[EXTRACT PROVIDED Boundary: Start]
Nazi War Crimes and Japanese Imperial Government Records Interagency Working Group Report (IWG Report), published in September 2007, is the final product of the Interagency Working Group within the U.S. government established by the Nazi War Crimes Disclosure Act of 1998 and expanded by Japanese Imperial Government Disclosure Act of 2001. The IWG reviewed and declassified 8.5 million pages of formerly classified documents from various branches of the government, about 140,000 pages of which related to the Pacific Theatre (i.e. documents about the War with Japan).

Comfort women denier Michael Yon is credited with calling attention to the report, which found little new documentary evidence on Japanese military comfort women system. A notable exception, which Yon fails to mention, is a report by a U.S. informant who “attested to the establishment by the Japanese army of occupation in Malaysia of ‘licensed public comfort houses,’ a practice which did not prevent abuse and rape of Malaysian women.”
[EXTRACT PROVIDED Boundary: End]
[MATERIAL SUPPLIED Boundary: Start]
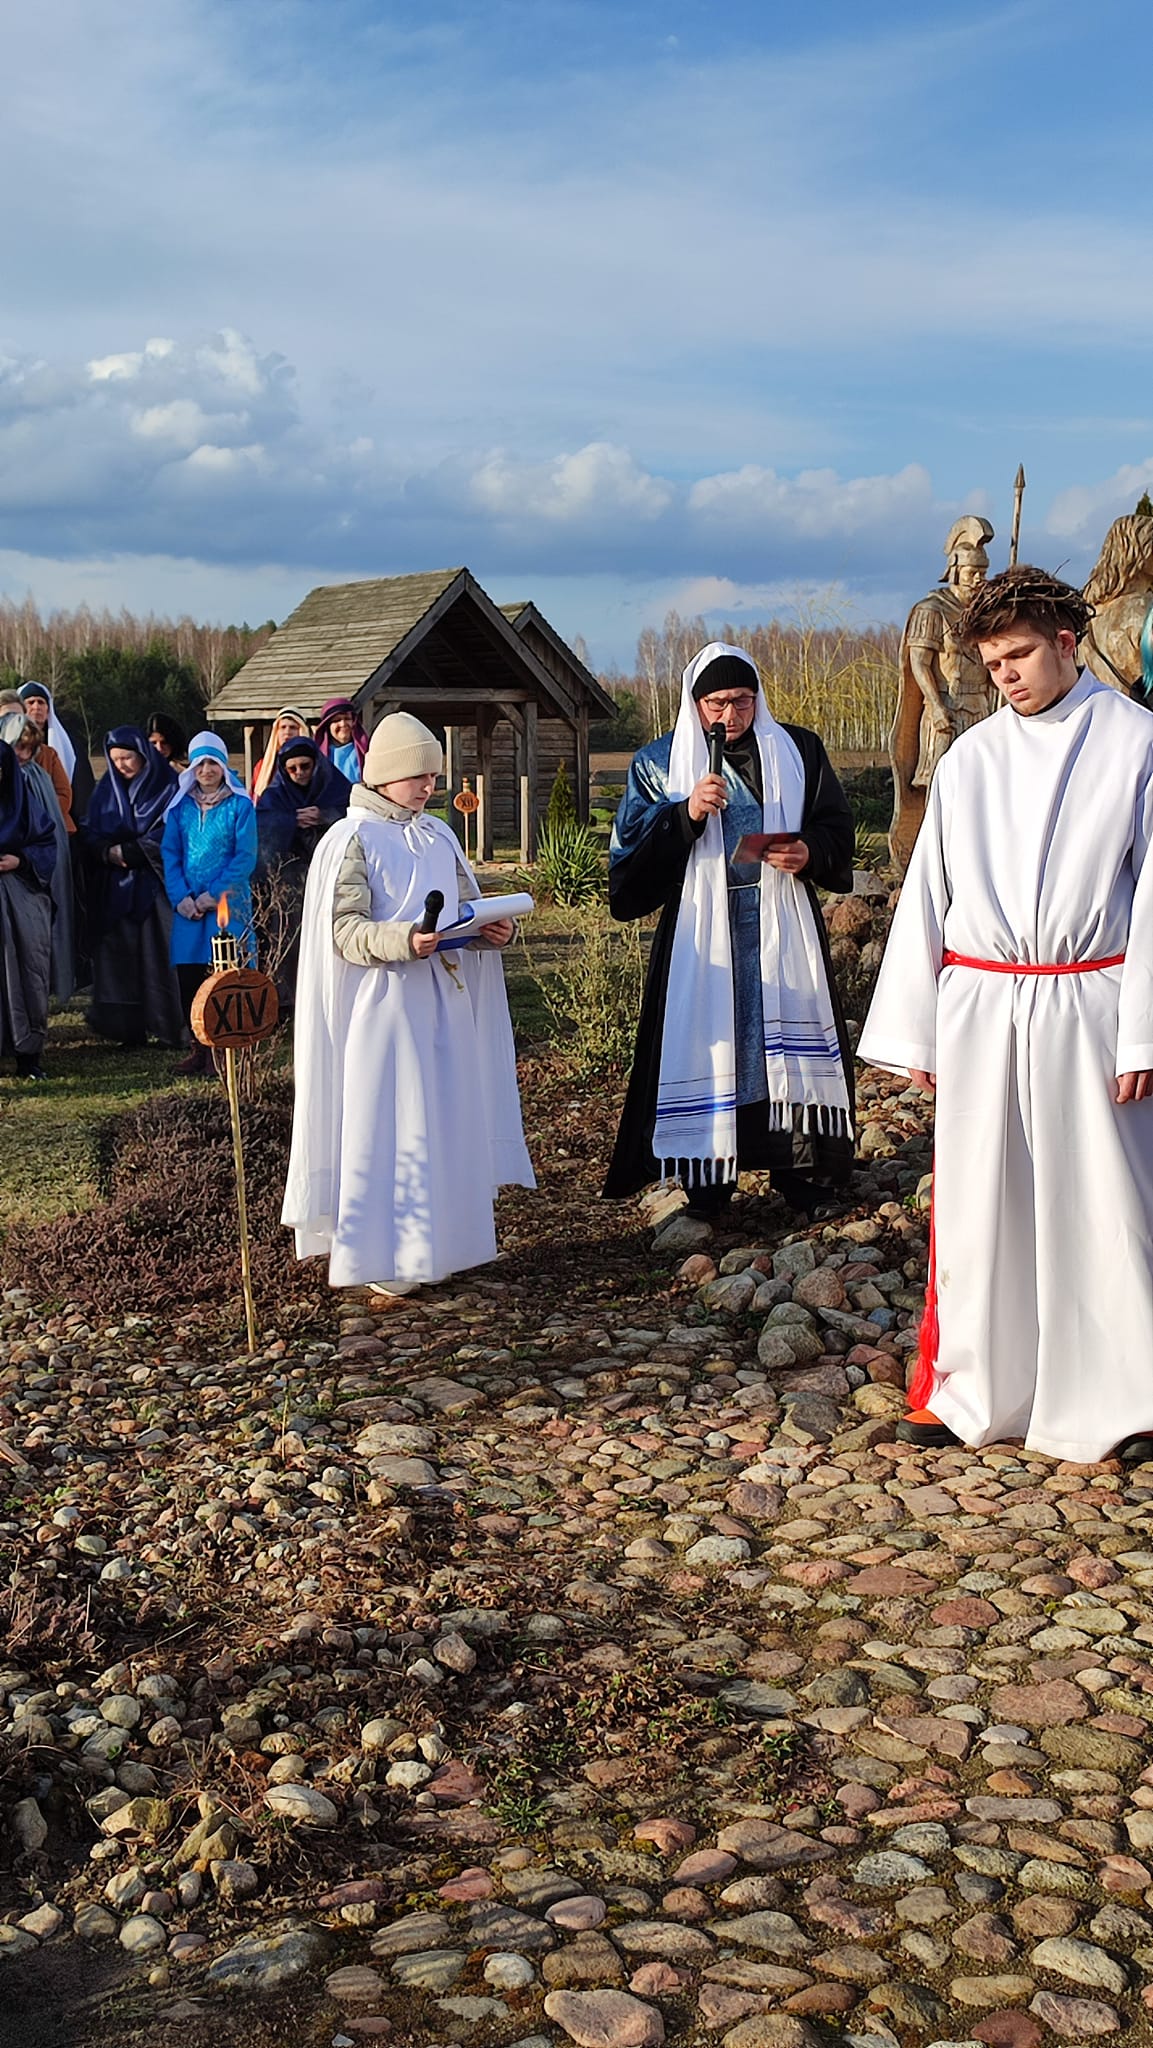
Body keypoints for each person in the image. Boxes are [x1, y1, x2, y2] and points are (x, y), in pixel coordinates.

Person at [859, 565, 1153, 1462]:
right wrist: (915, 1026)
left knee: (1101, 1200)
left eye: (1018, 655)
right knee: (981, 1202)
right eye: (991, 664)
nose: (1005, 677)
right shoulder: (970, 758)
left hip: (1089, 996)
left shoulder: (1135, 741)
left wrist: (1143, 1030)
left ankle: (1126, 1397)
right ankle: (974, 1386)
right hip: (983, 1004)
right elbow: (929, 892)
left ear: (1066, 642)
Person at [283, 711, 534, 1294]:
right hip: (385, 1008)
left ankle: (442, 1246)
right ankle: (385, 1257)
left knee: (442, 1119)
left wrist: (492, 930)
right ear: (386, 774)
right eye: (418, 774)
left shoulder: (438, 833)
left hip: (443, 1003)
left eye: (433, 775)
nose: (429, 785)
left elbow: (466, 906)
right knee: (390, 1125)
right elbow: (344, 930)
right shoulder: (351, 839)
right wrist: (404, 939)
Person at [605, 642, 856, 1220]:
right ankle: (709, 1185)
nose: (730, 715)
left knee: (780, 1050)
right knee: (716, 1048)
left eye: (743, 700)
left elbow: (836, 827)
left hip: (782, 923)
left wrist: (809, 850)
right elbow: (628, 871)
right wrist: (684, 814)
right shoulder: (658, 764)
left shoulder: (797, 750)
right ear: (694, 703)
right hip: (701, 935)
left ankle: (804, 1177)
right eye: (716, 703)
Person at [888, 516, 998, 870]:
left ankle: (975, 856)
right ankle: (932, 858)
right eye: (972, 573)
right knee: (939, 786)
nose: (979, 579)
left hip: (980, 708)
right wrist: (935, 706)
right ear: (955, 571)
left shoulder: (986, 613)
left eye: (983, 572)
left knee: (981, 785)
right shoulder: (931, 610)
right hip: (946, 708)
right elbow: (919, 663)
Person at [161, 731, 257, 1077]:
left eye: (212, 763)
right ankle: (199, 1048)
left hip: (227, 906)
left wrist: (212, 895)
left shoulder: (240, 806)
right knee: (191, 979)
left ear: (223, 766)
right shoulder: (180, 809)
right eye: (199, 764)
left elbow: (244, 857)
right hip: (189, 911)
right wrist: (181, 898)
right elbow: (170, 854)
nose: (206, 770)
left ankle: (226, 1050)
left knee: (225, 978)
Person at [81, 726, 182, 1047]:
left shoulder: (168, 787)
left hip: (156, 888)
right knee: (118, 957)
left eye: (127, 757)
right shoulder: (106, 791)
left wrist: (134, 851)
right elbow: (89, 828)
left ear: (143, 755)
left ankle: (168, 1026)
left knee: (159, 955)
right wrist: (105, 851)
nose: (121, 765)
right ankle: (126, 1029)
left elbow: (174, 829)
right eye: (115, 759)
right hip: (115, 888)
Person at [255, 736, 352, 1011]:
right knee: (290, 939)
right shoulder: (275, 795)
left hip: (331, 876)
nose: (299, 773)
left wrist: (325, 816)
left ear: (316, 764)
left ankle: (334, 1002)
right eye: (292, 768)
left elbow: (354, 813)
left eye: (305, 766)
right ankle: (287, 1004)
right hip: (290, 881)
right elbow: (261, 826)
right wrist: (290, 820)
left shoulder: (334, 786)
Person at [1, 712, 74, 1002]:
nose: (23, 755)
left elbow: (48, 836)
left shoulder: (37, 779)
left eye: (29, 749)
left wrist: (22, 860)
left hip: (29, 884)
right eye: (18, 747)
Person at [0, 737, 56, 1080]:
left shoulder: (24, 803)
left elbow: (47, 843)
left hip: (20, 899)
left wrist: (19, 860)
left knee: (24, 973)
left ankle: (27, 1054)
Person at [18, 681, 94, 818]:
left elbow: (78, 792)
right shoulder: (7, 744)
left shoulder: (69, 747)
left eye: (41, 702)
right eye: (30, 702)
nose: (36, 707)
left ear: (48, 709)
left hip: (58, 819)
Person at [251, 706, 313, 799]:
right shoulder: (262, 767)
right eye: (283, 727)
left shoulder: (313, 764)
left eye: (293, 727)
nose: (287, 732)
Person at [314, 697, 367, 784]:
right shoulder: (318, 756)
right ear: (327, 725)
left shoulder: (366, 751)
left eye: (347, 718)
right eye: (336, 720)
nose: (343, 724)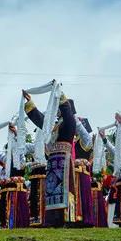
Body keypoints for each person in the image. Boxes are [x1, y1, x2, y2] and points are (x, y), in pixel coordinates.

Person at [23, 89, 76, 228]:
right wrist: (29, 102)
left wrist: (60, 95)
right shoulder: (54, 127)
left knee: (65, 190)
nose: (57, 111)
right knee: (52, 192)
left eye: (59, 108)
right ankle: (53, 220)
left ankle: (67, 220)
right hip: (53, 163)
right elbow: (41, 121)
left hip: (64, 160)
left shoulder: (70, 123)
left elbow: (67, 113)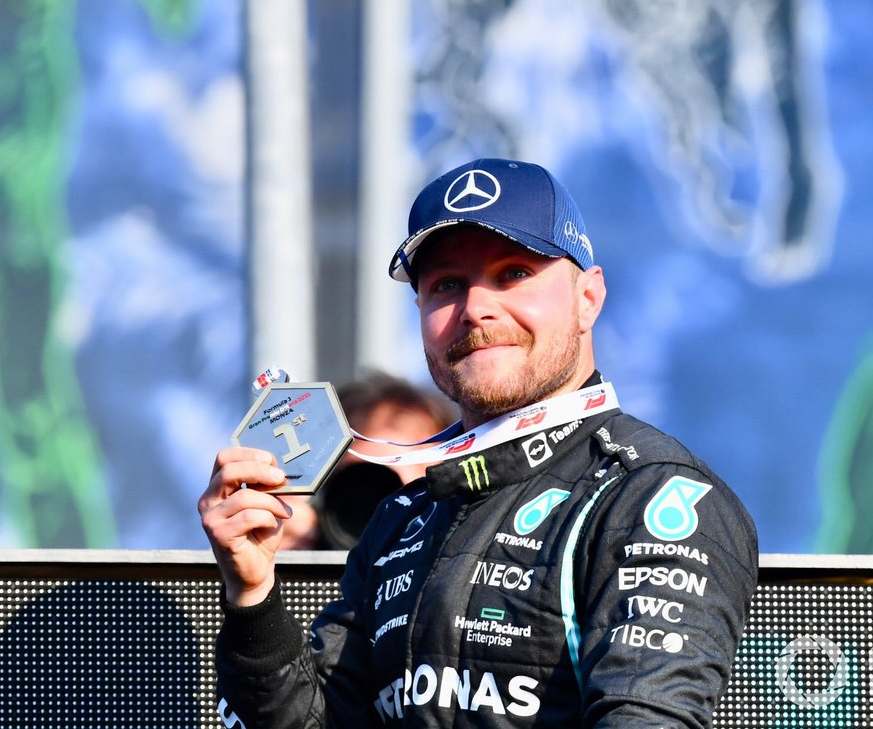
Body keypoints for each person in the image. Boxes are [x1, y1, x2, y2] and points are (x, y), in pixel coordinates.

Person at [198, 158, 758, 727]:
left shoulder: (652, 496)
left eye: (514, 272)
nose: (475, 308)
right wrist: (253, 593)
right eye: (446, 284)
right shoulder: (402, 516)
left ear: (588, 298)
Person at [281, 371, 457, 550]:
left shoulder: (460, 556)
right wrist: (278, 565)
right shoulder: (304, 539)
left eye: (389, 486)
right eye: (357, 480)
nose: (375, 511)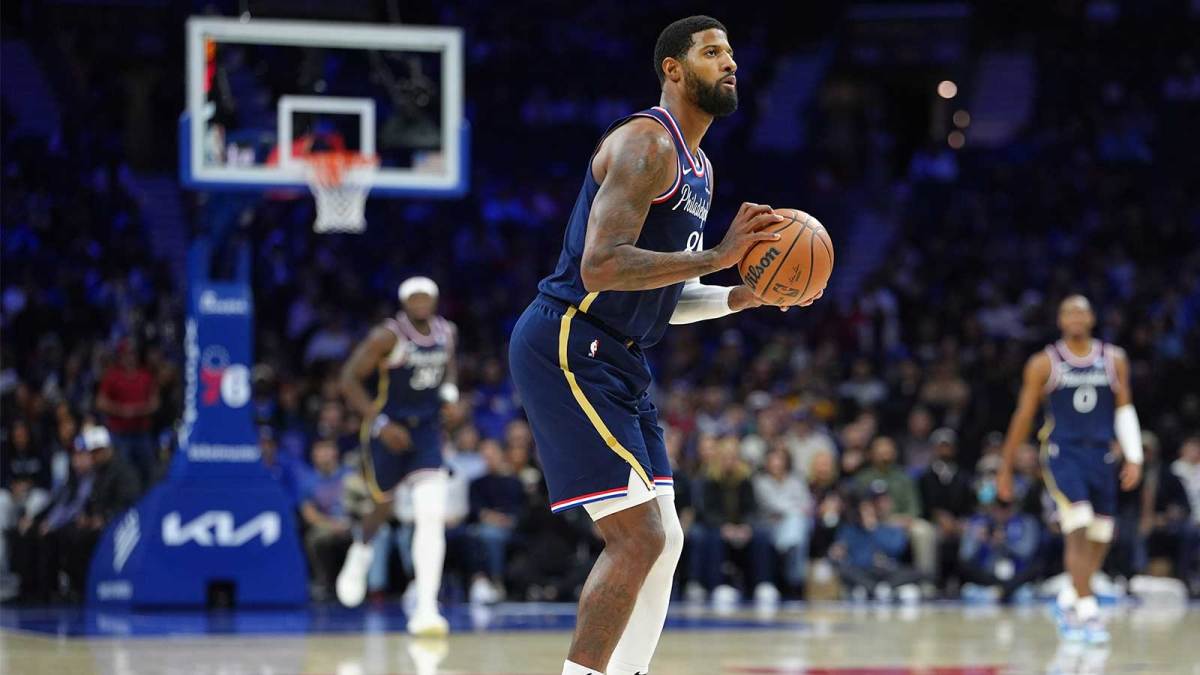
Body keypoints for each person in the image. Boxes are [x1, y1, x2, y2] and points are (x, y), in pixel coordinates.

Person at [507, 15, 822, 675]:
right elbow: (601, 266)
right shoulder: (647, 144)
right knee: (637, 535)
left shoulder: (699, 168)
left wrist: (742, 293)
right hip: (570, 339)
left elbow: (665, 297)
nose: (729, 62)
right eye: (712, 52)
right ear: (673, 69)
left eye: (732, 52)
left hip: (621, 354)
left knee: (666, 536)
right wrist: (718, 254)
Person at [997, 295, 1143, 644]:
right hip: (1064, 453)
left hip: (1102, 455)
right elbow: (1023, 415)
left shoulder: (1114, 358)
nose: (1075, 317)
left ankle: (1068, 598)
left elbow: (1125, 409)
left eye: (1081, 311)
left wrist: (1134, 456)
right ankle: (1088, 610)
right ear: (1060, 321)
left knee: (1102, 534)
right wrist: (1005, 467)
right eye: (1068, 312)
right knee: (1077, 524)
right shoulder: (1044, 362)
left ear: (1092, 318)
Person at [336, 276, 459, 636]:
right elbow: (348, 379)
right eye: (414, 297)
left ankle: (425, 608)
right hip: (388, 429)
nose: (421, 302)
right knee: (382, 506)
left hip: (426, 433)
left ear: (435, 300)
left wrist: (450, 396)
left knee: (431, 516)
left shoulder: (447, 332)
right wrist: (381, 424)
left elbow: (448, 368)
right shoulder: (387, 336)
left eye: (427, 296)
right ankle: (360, 552)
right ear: (404, 302)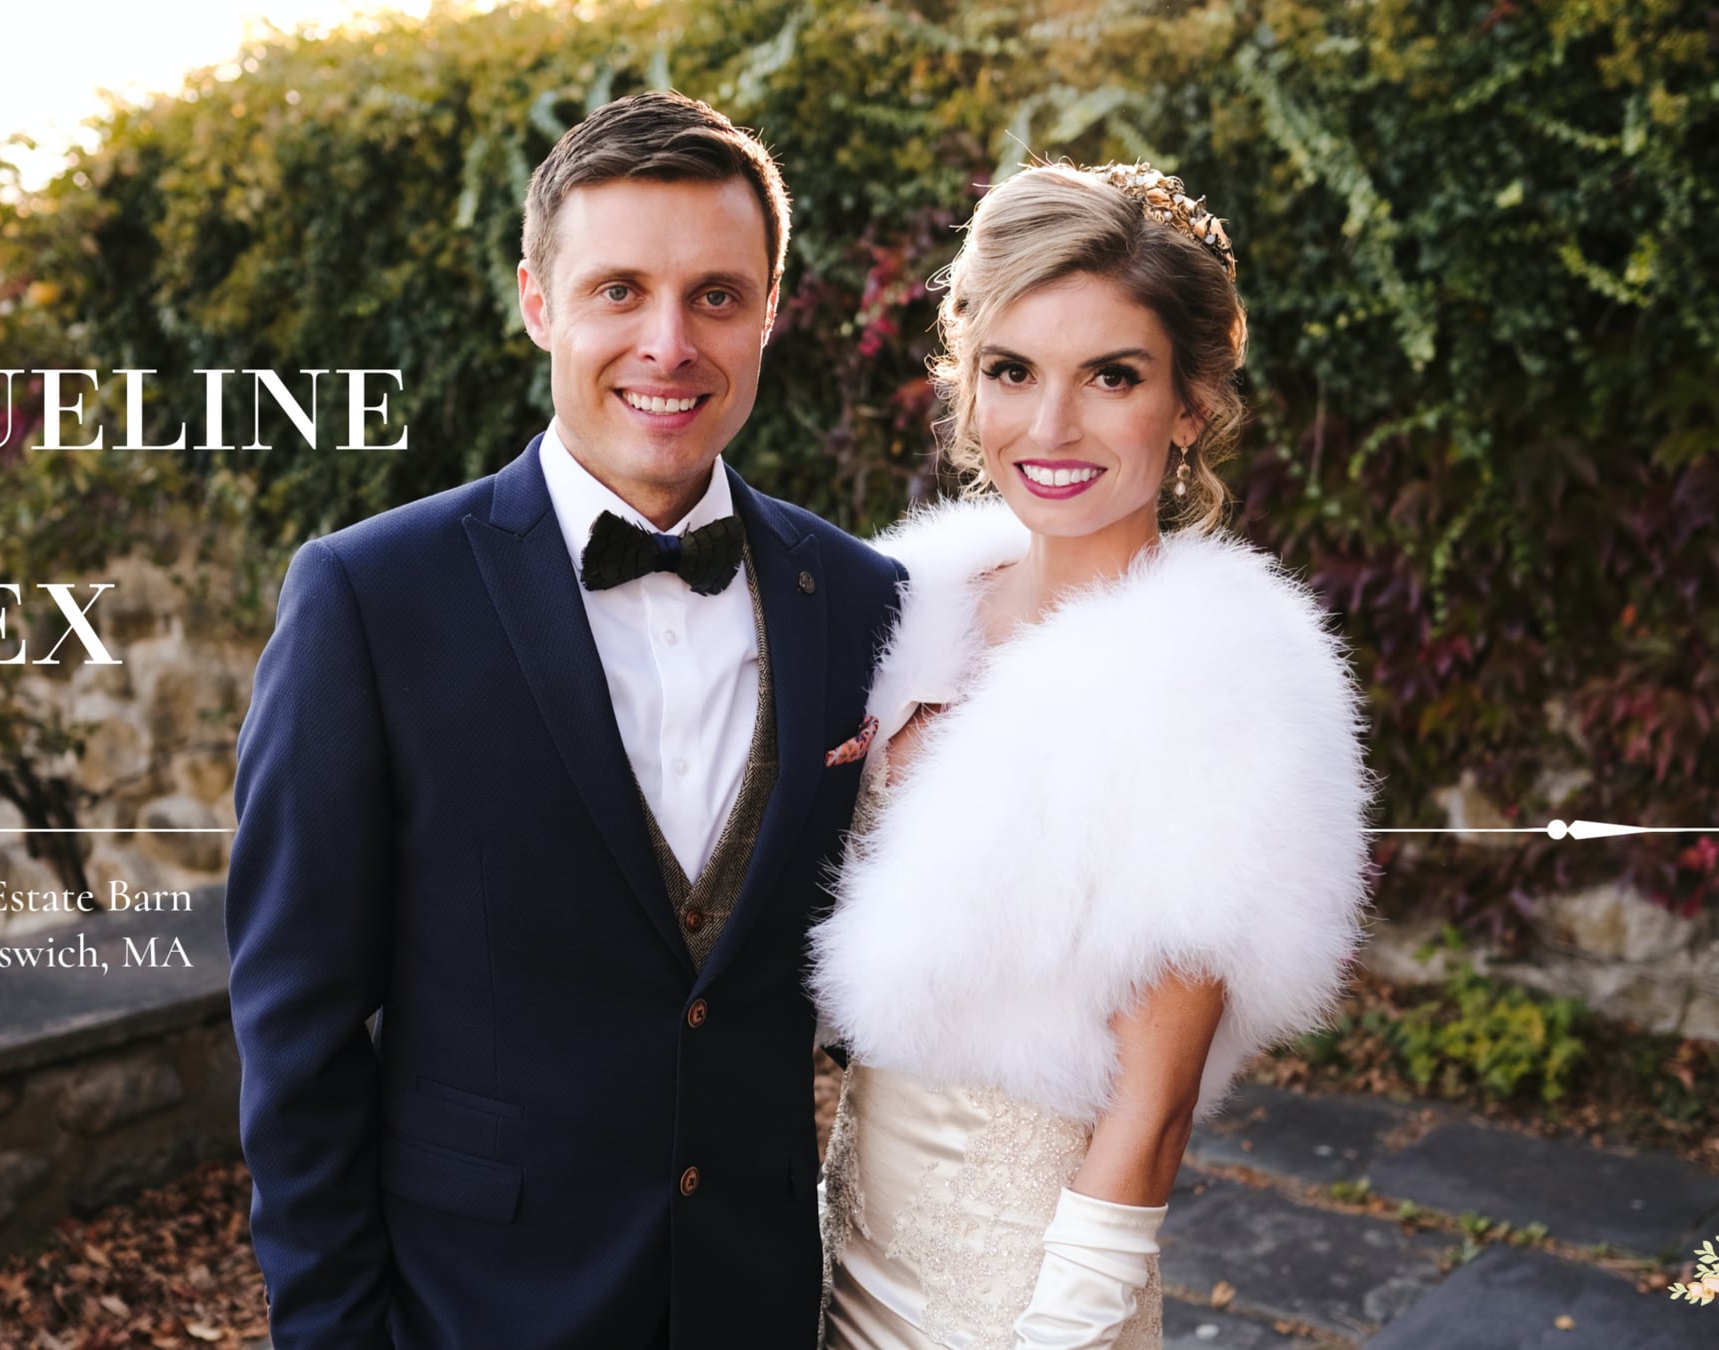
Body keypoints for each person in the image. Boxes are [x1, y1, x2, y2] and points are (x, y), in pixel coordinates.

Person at [224, 91, 906, 1349]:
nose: (668, 343)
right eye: (618, 291)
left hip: (754, 1309)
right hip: (472, 1312)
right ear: (538, 303)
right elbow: (295, 1029)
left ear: (769, 310)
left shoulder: (864, 600)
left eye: (715, 295)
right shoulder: (370, 598)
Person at [809, 162, 1377, 1349]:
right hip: (835, 1255)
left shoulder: (1210, 681)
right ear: (967, 383)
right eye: (1013, 371)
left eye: (1112, 376)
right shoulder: (910, 615)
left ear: (1189, 406)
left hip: (1013, 1299)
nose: (1052, 426)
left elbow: (1153, 1114)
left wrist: (1054, 1334)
[MATERIAL SUPPLIED Boundary: End]
* PARTS OF THE EXERCISE *
- A) Answer these from the IWG Report extract, one line each:
(i) In what month and year was the report published?
(ii) About how many of the declassified pages related to the Pacific Theatre?
(iii) In which country did the U.S. informant say the Japanese army set up "licensed public comfort houses"?
- B) In one to three sentences, explain why the IWG Report extract calls the U.S. informant's report a "notable exception."
- C) Carry on the IWG Report extract from its last sentence.

* ACTIVITY ANSWERS *
- A)
(i) September 2007
(ii) About 140,000 pages
(iii) Malaysia

- B) The IWG Report found little new documentary evidence on the Japanese military comfort women system. The informant's report stands apart from that because it attested that the Japanese army of occupation in Malaysia established "licensed public comfort houses," a practice that did not prevent the abuse and rape of Malaysian women.

- C)
That said, the IWG acknowledges that “while the ‘comfort women’ issue is of great current importance, the U.S. government did not systematically collect or create records related to the topic during or after the war. As a consequence, there are very few documents pertaining to the topic in the archives.” The IWG also points out that a large portion of documents pertaining to the Pacific Theatre had already been declassified decades ago, some of which document the Japanese military comfort women system, and were not under the purview of the IWG.

While Yon and other comfort women deniers argue that the IWG’s failure to identify new incriminating evidences “proves” that there was no wrongdoings on the part of Japanese military, the U.S. Congressional Research Service published its own report in April 2007 that cite previously available documents in support of the H.Res.121 calling on Japan to take responsibility for the treatment of comfort women during the WWII. In addition, staff at the National Archives and Record Administration (NARA) do not question that Japanese military comfort women system was a form of sexual slavery, as evidenced by the phrase “the Japanese military used sex slaves, or ‘comfort women,’ during World War II.”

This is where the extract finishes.